Już po świętach w ramach czwartej kolejki CEZ Karlovarsko pokonał VK Ostrava. Mimo że mecz dobrze zaczął się dla gości, to od drugiej odsłony do pracy wzięli się gospodarze. Zamknęli oni spotkanie w czterech partiach, choć blisko było tie-breaka, bo czwartą wygrali dopiero po walce na przewagi. Mimo że zarówno w zagrywce, bloku i ataku oba zespoły spisały się na porównywalnym poziomie, to kluczowa była duża liczba błędów własnych drużyny z Ostravy. Popełniła ona ich ponad 30, co odbiło się na wyniku. Nie pomogła jej dobra postawa w defensywie Damiana Sobczaka, który zagrywkę rywali przyjmował 23 razy, a czynił to na poziomie 43%. Z kolei Sebastian Matula zdobył 3 punkty, w tym 1 w polu serwisowym.

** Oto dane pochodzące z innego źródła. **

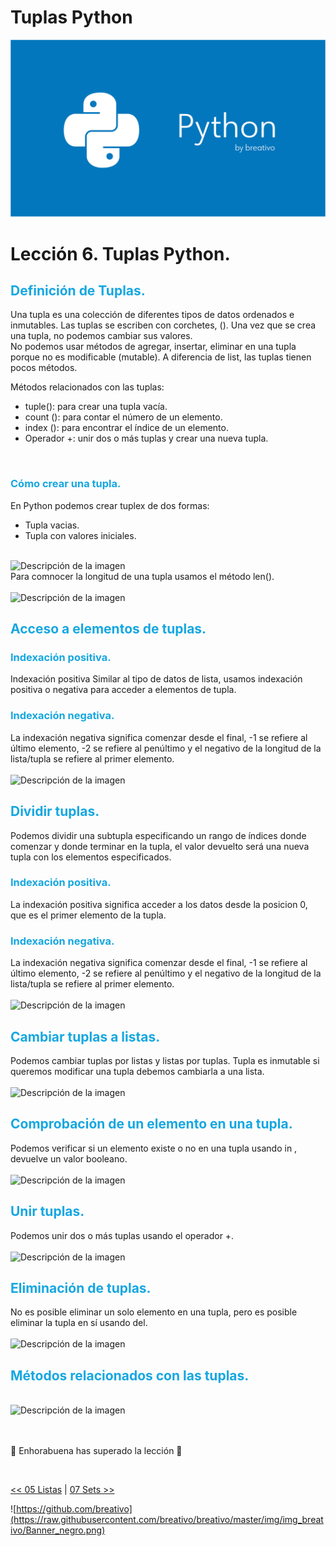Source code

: # Tuplas Python

![Variables Python](https://github.com/breativo/Python_by_breativo/blob/master/img/Banner_Python_by_breativo.png?raw=true)

# Lección 6. Tuplas Python.

<h2 style="color:#15A7E1">Definición de Tuplas.</h2>
Una tupla es una colección de diferentes tipos de datos ordenados e inmutables. Las tuplas se escriben con corchetes, (). Una vez que se crea una tupla, no podemos cambiar sus valores. 

</br>
No podemos usar métodos de agregar, insertar, eliminar en una tupla porque no es modificable (mutable). A diferencia de list, las tuplas tienen pocos métodos.

</br>

Métodos relacionados con las tuplas:

* tuple(): para crear una tupla vacía.
* count (): para contar el número de un elemento. 
* index (): para encontrar el índice de un elemento. 
* Operador +: unir dos o más tuplas y crear una nueva tupla.

</br>
<h3 style="color:#15A7E1">Cómo crear una tupla.</h3>
En Python podemos crear tuplex de dos formas:

* Tupla vacias.
* Tupla con valores iniciales.

</br>
<image src="./img/sintaxis_tuplas.png" alt="Descripción de la imagen">

</br>
Para comnocer la longitud de una tupla usamos el método len().
</br>
</br>
<image src="./img/longitud_tuplas.png" alt="Descripción de la imagen">
</br>
<h2 style="color:#15A7E1">Acceso a elementos de tuplas.</h2>
<h3 style="color:#15A7E1">Indexación positiva.</h3>
Indexación positiva Similar al tipo de datos de lista, usamos indexación positiva o negativa para acceder a elementos de tupla.

<h3 style="color:#15A7E1">Indexación negativa.</h3>
La indexación negativa significa comenzar desde el final, -1 se refiere al último elemento, -2 se refiere al penúltimo y el negativo de la longitud de la lista/tupla se refiere al primer elemento.
</br>
</br>
<image src="./img/acceso_elementos_tuplas.png" alt="Descripción de la imagen">
</br>

<h2 style="color:#15A7E1">Dividir tuplas.</h2>
Podemos dividir una subtupla especificando un rango de índices donde comenzar y donde terminar en la tupla, el valor devuelto será una nueva tupla con los elementos especificados.
<h3 style="color:#15A7E1">Indexación positiva.</h3>
La indexación positiva significa acceder a los datos desde la posicion 0, que es el primer elemento de la tupla. 

<h3 style="color:#15A7E1">Indexación negativa.</h3>
La indexación negativa significa comenzar desde el final, -1 se refiere al último elemento, -2 se refiere al penúltimo y el negativo de la longitud de la lista/tupla se refiere al primer elemento.

</br>
</br>
<image src="./img/dividir_tuplas.png" alt="Descripción de la imagen">
</br>

<h2 style="color:#15A7E1">Cambiar tuplas a listas.</h2>
Podemos cambiar tuplas por listas y listas por tuplas. Tupla es inmutable si queremos modificar una tupla debemos cambiarla a una lista.
</br>
</br>
<image src="./img/tuplas_lista.png" alt="Descripción de la imagen">
</br>

<h2 style="color:#15A7E1">Comprobación de un elemento en una tupla.</h2>
Podemos verificar si un elemento existe o no en una tupla usando in , devuelve un valor booleano.
</br>
</br>
<image src="./img/comprobacion_tuplas.png" alt="Descripción de la imagen">
</br>

<h2 style="color:#15A7E1">Unir tuplas.</h2>
Podemos unir dos o más tuplas usando el operador +.
</br>
</br>
<image src="./img/unir_tuplas.png" alt="Descripción de la imagen">
</br>

<h2 style="color:#15A7E1">Eliminación de tuplas.</h2>
No es posible eliminar un solo elemento en una tupla, pero es posible eliminar la tupla en sí usando del.
</br>
</br>
<image src="./img/eliminar_tuplas.png" alt="Descripción de la imagen">
</br>

<h2 style="color:#15A7E1">Métodos relacionados con las tuplas.</h2>
</br>
<image src="./img/metodos_tupla.png" alt="Descripción de la imagen">
</br>
</br>
</br>

🎉 Enhorabuena has superado la lección 🎉

</br>

[<< 05 Listas](../05_Listas_Python) | [07 Sets >>](../07_Sets_Python)

![https://github.com/breativo](https://raw.githubusercontent.com/breativo/breativo/master/img/img_breativo/Banner_negro.png)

Gospodarzy do sukcesu poprowadził Łukasz Wiese, który zgromadził na koncie 18 oczek, w tym 2 w bloku, 3 na zagrywce, a pozostałe w ataku, w którym jego skuteczność przekroczyła 40%. Słabiej spisał się w defensywie, w której angażowany był aż 34 razy.
Z kolei w spotkaniu z piątej kolejki Lvi Praga u siebie pokonał drużynę z Kladna. Mimo że goście prowadzili już 2:1, to gospodarze zdołali przechylić szalę zwycięstwa na swoją stronę. Obie drużyny na porównywalnym poziomie zaprezentowały się w bloku oraz polu serwisowym, ale kluczem do sukcesu ekipy z Pragi okazało się 55% skuteczności w ataku. Prym w jej szeregach wiedli Matej Mihajlović oraz Stefan Skakic, którzy łącznie wywalczyli 44 punkty dla swojego zespołu.
Na koniec roku niemal dokończono szesnastą kolejkę spotkań. W niej CEZ Karlovarsko zgodnie z planem rozprawił się u siebie z Volejbalem Brno. Goście trochę walczyli tylko w pierwszym secie, a w dwóch pozostałych nie zawiesili już rywalom zbyt wysoko poprzeczki. Gospodarze dominowali na boisku w niemal wszystkich elementach, a największą przewagę mieli na siatce, gdzie 12 razy zatrzymywali Volejbal blokiem, a w ataku uzyskali ponad 60% skuteczności. Ponownie ich liderem był Łukasz Wiese, który tym razem zdobył 10 oczek, w tym 1 w polu serwisowym i 2 w bloku. Imponująco wyglądały jego wskaźniki w ataku, w którym uzyskał 78% skuteczności. Sporo pracy miał także w przyjęciu, w którym angażowany był 12 razy. Nie popełnił żadnego błędu w ataku, ani na zagrywce.
W pozostałych meczach punktami podzieliły się VK Pribram z Aero Odolena Voda, a czterosetowe zwycięstwa na koncie zanotowały Dukla Liberec oraz Lvi Praga. Ta pierwsza drużyna pokonała Fatrę Zlin, zaś ta druga wykazała wyższość nad ekipą z Kladna. Z kolei VK Ostrava swój pojedynek w ramach tej kolejki rozegra dopiero 15 stycznia, a jej rywalem będzie Usti nad Labem.